Антон Чехов - Тссс!
Иван Егорович Краснухин, газетный сотрудник
средней руки, возвращается домой поздно ночью нахмуренный,
серьезный и как-то особенно сосредоточенный. Вид у него такой,
точно он ждет обыска или замышляет самоубийство. Пошагав по
своей комнате, он останавливается, взъерошивает волосы и говорит
тоном Лаэрта, собирающегося мстить за свою сестру:
— Разбит, утомлен душой, на сердце гнетущая тоска, а ты изволь
садиться и писать! И это называется жизнью?! Отчего еще никто не
описал того мучительного разлада, который происходит в писателе,
когда он грустен, но должен смешить толпу, или когда весел, а
должен по заказу лить слезы? Я должен быть игрив,
равнодушно-холоден, остроумен, но представьте, что меня гнетет
тоска или, положим, я болен, у меня умирает ребенок, родит жена!

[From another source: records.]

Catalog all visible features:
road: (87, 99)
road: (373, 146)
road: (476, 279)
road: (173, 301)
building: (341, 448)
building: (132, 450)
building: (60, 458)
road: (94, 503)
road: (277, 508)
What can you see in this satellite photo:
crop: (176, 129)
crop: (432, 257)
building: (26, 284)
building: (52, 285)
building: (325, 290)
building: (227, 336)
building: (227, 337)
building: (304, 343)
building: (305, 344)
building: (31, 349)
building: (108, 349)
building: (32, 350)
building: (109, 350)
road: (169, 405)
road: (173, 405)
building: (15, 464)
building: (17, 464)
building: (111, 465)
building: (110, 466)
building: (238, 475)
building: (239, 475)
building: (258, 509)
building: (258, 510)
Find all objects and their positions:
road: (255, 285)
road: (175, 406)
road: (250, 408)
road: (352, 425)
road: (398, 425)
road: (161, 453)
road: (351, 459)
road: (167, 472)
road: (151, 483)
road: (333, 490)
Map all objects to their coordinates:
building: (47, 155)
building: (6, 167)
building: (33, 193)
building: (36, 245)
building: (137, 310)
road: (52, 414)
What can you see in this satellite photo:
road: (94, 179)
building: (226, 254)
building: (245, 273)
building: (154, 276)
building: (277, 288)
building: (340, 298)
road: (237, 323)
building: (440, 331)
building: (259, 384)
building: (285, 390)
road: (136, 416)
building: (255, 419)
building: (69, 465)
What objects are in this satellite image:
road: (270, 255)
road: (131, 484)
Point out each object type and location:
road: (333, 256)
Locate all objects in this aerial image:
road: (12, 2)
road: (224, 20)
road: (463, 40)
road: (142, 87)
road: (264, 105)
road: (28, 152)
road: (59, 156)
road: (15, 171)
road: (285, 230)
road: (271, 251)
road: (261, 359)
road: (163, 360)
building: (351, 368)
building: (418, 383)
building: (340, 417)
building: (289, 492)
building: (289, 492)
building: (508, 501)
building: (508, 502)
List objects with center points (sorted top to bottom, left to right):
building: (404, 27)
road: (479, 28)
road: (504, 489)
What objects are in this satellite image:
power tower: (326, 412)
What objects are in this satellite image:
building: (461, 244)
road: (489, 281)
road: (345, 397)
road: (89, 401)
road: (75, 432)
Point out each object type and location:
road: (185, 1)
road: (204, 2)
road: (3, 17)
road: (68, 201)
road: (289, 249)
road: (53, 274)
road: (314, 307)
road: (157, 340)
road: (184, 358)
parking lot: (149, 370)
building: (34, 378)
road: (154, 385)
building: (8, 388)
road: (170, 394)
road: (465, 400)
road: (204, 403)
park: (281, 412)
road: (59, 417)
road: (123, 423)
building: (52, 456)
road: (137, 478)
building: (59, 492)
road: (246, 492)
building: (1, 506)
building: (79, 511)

Говорит он это, потрясая кулаком и вращая глазами... Потом он
идет в спальню и будит жену.
— Надя, — говорит он, — я сажусь писать... Пожалуйста, чтобы мне
никто не мешал. Нельзя писать, если ревут дети, храпят
кухарки... Распорядись также, чтобы был чай и... бифштекс, что
ли... Ты знаешь, я без чая не могу писать... Чай — это
единственное, что подкрепляет меня в работе.
Вернувшись к себе в комнату, он снимает сюртук, жилетку и
сапоги. Разоблачается он медленно, затем, придав своему лицу
выражение оскорбленной невинности, садится за письменный стол.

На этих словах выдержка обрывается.